▸ DIRECTIONS FOR THIS TASK
Among the lines below, tally those that contain "Tuyển" and respond with the total only.

Saved data entries:
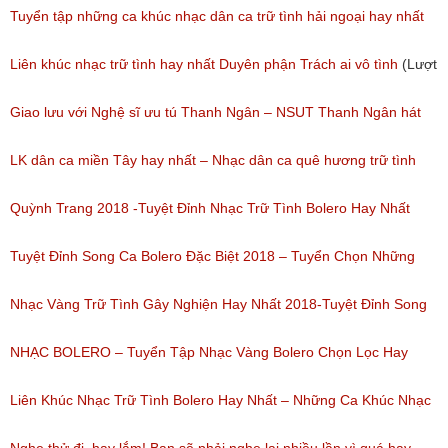
Tuyển tập những ca khúc nhạc dân ca trữ tình hải ngoại hay nhất
(Lượt nghe: 277)
Liên khúc nhạc trữ tình hay nhất Duyên phận Trách ai vô tình
(Lượt
nghe: 193)
Giao lưu với Nghệ sĩ ưu tú Thanh Ngân – NSUT Thanh Ngân hát
Bolero
LK dân ca miền Tây hay nhất – Nhạc dân ca quê hương trữ tình
(Lượt nghe: 80)
miền tây hay nhất
Quỳnh Trang 2018 -Tuyệt Đỉnh Nhạc Trữ Tình Bolero Hay Nhất
(Lượt nghe: 184)
Của Quỳnh Trang 2018
Tuyệt Đỉnh Song Ca Bolero Đặc Biệt 2018 – Tuyển Chọn Những
(Lượt nghe: 155)
Bài Hát Song Ca Nhạc Vàng Bolero Hay Nhất
Nhạc Vàng Trữ Tình Gây Nghiện Hay Nhất 2018-Tuyệt Đỉnh Song
(Lượt nghe: 218)
Ca Thiên Quang Quỳnh Trang Ngọt Ngào
NHẠC BOLERO – Tuyển Tập Nhạc Vàng Bolero Chọn Lọc Hay
(Lượt nghe: 219)
Nhất / Tuyệt Đỉnh Bolero
Liên Khúc Nhạc Trữ Tình Bolero Hay Nhất – Những Ca Khúc Nhạc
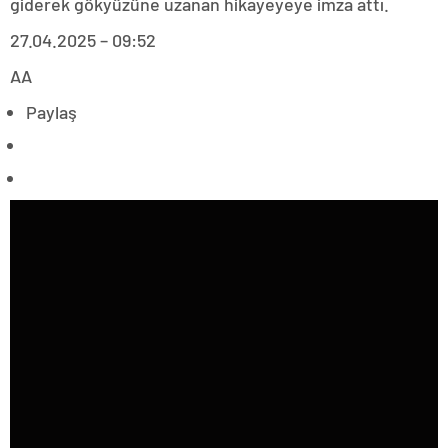
giderek gökyüzüne uzanan hikayeyeye imza attı.
27.04.2025 – 09:52
AA
Paylaş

▸ FINISHED TASK
3